For more details, see the docs.

This script should serve as the main entry point for optimization. It performs one training and evaluation of the model with values for the hyperparameters injected from outside (through wandb.config).

It gets the configuration from the outside and performs training and evaluation of the model with fixed values for all of the hyperparameters. The name could be arbitrary, and for this example is train.py.

import wandb
import pandas as pd
from sklearn.ensemble import RandomForestClassifier
from sklearn.metrics import accuracy_score
from sklearn.model_selection import train_test_split

WANDB_PROJECT_NAME = "hyperparameter-optimization"

with wandb.init(project=WANDB_PROJECT_NAME):
    df = pd.read_csv('data\heart.csv')
    X = df.drop(['target'], axis=1)
    y = df['target']

    X_train, X_test, y_train, y_test = train_test_split(X, y, test_size=0.2)

    config = wandb.config
    rfc = RandomForestClassifier(
        bootstrap=config.bootstrap,
        max_depth = config.max_depth,
        max_features = config.max_features,
        min_samples_leaf = config.min_samples_leaf,
        min_samples_split = config.min_samples_split,
        n_estimators = config.n_estimators,
    )

    rfc.fit(X_train, y_train)
    y_pred = rfc.predict(X_test)

    wandb.log({'accuracy': accuracy_score(y_test, y_pred)})

Step 2: Define the optimization strategy and configuration

To determine the optimization strategy, i.e. which approach to be used for optimization, what values or ranges should be tried for every hyper-parameter, and what objective to be optimized, a configuration file sweep.yml needs to be defined.

This file contains some additional configuration regarding the python path, training script path (from Step 1), to get more familiar see the docs.

For this example the sweep.yml file is.

program: train.py
method: bayes
project: hyperparameter-optimization
command:
- ${env} 
- ~/envs/hyperopt/bin/python
- ${program}
- ${args}

metric:
  name: accuracy
  goal: maximize
parameters:
  bootstrap:
    values: [True, False]
  max_depth:
    values: [2, 3, 4, 5, 6, 7, 8, 9, 10, 20, 30, 40, 50, 60, 70, 80, 90, 100, None]
  max_features:
    values: ['auto', 'sqrt']
  min_samples_leaf:
    values: [1, 2, 3, 4, 5, 6, 7, 8, 9, 10]
  min_samples_split:
    values: [2, 3, 4, 5, 6, 7, 8, 9, 10, 11]
  n_estimators:
    values: [10, 20, 30, 40, 50, 60, 70, 80, 90, 100, 200, 300, 500]

Interpretation is that the training script is located at train.py, Bayesian optimization is going to be used and for bootstrap the values True and `False is going to be tried, for max_depth [2, 3, 4, .... ] and similarly for all of the hyperparameters.
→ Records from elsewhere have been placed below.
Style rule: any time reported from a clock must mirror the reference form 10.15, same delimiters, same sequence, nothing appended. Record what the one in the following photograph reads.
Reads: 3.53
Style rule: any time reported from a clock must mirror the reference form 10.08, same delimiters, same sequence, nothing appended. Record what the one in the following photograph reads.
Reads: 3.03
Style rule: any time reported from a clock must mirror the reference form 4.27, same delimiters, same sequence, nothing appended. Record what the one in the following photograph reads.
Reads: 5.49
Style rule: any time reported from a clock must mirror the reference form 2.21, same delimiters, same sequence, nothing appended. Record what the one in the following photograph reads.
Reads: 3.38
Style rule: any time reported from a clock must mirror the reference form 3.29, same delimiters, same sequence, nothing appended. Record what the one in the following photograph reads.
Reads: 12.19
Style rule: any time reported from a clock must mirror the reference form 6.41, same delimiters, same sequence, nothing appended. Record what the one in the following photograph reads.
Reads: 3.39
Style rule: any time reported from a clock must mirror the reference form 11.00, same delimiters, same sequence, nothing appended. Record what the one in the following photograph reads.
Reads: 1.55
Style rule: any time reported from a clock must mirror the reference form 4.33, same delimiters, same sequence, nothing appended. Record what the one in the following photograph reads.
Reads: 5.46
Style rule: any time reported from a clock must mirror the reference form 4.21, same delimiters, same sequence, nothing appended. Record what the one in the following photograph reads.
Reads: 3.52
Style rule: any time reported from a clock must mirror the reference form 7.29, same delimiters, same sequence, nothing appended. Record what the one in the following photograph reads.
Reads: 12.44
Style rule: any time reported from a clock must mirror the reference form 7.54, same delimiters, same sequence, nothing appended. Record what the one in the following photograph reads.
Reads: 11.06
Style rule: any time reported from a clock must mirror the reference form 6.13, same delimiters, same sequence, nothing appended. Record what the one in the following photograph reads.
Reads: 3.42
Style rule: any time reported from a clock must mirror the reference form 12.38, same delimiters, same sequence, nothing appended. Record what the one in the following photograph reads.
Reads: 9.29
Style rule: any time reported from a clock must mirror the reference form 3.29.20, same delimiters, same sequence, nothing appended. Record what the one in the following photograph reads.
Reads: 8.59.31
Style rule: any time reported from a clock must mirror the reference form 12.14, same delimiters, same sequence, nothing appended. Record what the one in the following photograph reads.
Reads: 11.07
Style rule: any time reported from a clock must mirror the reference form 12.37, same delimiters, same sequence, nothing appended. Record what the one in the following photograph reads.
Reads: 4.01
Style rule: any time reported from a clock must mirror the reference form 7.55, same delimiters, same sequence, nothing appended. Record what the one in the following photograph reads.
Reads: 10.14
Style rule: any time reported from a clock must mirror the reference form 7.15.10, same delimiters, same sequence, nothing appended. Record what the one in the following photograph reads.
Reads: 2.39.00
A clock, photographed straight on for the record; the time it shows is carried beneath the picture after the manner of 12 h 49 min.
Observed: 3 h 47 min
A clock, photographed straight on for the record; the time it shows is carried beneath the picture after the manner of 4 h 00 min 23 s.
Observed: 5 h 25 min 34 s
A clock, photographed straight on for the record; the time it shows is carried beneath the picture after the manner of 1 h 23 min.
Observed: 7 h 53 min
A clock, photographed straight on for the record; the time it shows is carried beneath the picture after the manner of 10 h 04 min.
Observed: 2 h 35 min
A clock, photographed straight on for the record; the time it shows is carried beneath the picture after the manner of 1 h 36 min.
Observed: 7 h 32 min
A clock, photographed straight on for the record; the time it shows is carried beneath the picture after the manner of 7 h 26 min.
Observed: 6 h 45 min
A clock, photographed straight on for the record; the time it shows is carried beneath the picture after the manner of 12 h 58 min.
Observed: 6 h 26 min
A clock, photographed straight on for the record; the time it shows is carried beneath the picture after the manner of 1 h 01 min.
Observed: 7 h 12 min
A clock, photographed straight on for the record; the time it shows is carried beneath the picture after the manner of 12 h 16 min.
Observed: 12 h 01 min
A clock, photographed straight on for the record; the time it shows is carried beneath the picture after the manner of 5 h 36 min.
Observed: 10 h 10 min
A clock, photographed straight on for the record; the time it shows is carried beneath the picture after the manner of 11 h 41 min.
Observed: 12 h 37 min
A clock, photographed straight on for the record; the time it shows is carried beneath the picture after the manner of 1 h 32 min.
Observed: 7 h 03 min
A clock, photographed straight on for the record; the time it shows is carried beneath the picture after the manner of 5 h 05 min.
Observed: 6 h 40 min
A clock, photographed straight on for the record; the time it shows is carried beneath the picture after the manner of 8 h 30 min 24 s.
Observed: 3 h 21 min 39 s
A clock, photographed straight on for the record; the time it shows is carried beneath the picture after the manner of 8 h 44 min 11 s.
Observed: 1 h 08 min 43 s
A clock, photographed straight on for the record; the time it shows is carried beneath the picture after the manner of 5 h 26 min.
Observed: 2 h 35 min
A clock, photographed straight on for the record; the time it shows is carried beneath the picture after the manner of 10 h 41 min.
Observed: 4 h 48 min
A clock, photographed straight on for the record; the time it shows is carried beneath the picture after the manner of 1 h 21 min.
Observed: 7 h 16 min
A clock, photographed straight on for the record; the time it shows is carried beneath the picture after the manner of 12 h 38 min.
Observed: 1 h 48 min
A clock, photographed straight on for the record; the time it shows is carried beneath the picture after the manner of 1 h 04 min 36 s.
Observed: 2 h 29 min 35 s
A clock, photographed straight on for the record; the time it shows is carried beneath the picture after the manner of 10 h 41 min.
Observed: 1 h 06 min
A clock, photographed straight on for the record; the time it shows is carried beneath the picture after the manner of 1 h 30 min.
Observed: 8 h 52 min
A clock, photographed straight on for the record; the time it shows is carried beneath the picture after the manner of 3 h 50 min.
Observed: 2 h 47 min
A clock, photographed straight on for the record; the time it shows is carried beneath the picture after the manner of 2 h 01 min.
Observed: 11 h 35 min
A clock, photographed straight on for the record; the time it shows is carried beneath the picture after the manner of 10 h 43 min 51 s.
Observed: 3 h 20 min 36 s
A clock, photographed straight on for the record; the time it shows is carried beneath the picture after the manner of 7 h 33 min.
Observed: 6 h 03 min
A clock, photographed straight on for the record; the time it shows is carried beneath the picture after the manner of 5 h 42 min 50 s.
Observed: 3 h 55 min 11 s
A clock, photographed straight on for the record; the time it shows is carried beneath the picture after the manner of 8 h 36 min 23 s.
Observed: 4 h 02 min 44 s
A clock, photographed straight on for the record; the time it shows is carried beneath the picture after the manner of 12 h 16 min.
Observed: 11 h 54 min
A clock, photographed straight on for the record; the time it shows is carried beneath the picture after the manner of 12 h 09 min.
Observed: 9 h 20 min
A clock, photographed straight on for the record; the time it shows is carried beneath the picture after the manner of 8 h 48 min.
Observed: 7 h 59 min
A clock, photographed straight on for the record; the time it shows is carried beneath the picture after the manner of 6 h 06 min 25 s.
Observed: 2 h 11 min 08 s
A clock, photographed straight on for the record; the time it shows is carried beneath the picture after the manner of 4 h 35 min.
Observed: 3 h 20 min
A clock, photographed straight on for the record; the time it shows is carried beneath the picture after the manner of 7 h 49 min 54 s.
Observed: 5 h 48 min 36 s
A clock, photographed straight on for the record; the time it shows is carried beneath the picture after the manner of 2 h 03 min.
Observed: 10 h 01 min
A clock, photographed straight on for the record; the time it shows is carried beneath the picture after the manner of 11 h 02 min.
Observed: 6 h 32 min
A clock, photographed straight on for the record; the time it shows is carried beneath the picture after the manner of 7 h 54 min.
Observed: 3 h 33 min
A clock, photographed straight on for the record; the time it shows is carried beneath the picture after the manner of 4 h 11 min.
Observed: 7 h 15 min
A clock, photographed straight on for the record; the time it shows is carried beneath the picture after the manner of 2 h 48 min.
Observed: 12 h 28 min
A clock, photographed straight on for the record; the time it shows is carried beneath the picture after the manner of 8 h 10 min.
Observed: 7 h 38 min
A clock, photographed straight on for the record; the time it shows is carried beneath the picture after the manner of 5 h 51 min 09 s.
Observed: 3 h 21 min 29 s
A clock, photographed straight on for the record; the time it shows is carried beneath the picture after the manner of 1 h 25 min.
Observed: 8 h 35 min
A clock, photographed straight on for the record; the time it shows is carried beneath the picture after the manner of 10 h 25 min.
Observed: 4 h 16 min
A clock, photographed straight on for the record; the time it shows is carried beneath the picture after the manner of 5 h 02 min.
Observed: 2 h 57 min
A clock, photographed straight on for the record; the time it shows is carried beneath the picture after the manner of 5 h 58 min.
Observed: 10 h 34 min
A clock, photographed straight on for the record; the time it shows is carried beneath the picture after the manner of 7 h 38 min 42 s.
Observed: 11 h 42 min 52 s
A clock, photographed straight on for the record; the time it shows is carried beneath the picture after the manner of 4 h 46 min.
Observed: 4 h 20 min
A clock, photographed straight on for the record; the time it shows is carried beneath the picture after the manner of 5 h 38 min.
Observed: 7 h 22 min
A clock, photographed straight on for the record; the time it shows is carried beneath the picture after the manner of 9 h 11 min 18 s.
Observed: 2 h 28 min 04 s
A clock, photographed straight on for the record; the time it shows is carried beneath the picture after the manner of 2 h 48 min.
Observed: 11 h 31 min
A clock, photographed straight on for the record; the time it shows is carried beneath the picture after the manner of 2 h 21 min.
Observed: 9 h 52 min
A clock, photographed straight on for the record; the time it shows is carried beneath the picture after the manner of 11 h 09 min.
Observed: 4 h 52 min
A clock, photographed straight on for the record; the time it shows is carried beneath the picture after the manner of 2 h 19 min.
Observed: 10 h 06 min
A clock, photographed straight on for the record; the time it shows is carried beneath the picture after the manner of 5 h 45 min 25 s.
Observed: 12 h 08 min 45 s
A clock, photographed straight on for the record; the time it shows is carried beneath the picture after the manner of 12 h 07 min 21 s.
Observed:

The objective is maximizing accuracy. So in other words, we want to assign values to the hyperparameters such that the accuracy is maximized.

Step 3: Initializing and Running the optimization

To start optimization, open a shell (with your favorite terminal emulator).

  1. Activate the python virtual environment (for UNIX source ~/envs/hyperopt/bin/python, for other see the official Python guide.)
  2. Initialize the sweep

    wandb sweep .\sweep.yml
    

    Expected Output: image.png

  3. Run the sweep

    wandb agent aleksandar1932/hyperparameter-optimization/r3s5xf4d
    

    Expected Output: image.png

And that's it, now the running sweep can be observed at WANDB.

Step 4: Monitoring

Go to the sweep URL, from your shell output. For this example, the output is available here, and bellow.

image.png

As the model is trained for different combinations for the hyperparameters, the results are updated in real-time. We can wait for the given approach to find the combination of values that when used for training, provide the best model, or stop the optimization either by terminating the running shell or through WANDB.

Conclusion

This sweep, performed 79 runs, and the best model scored 0.9016 accuracy on a randomly sampled test set for that particular run. (In train.py train_test_split is done for every run)

image.png

So, it can be concluded that the best RandomForestClassifier should be instantiated with the following hyperparameters.

    model = RandomForestClassifier(
        bootstrap=False,
        max_depth = 4,
        max_features = 'sqrt',
        min_samples_leaf = 3,
        min_samples_split = 4,
        n_estimators = 200,
    )

The code from this tutorial is available on GitHub.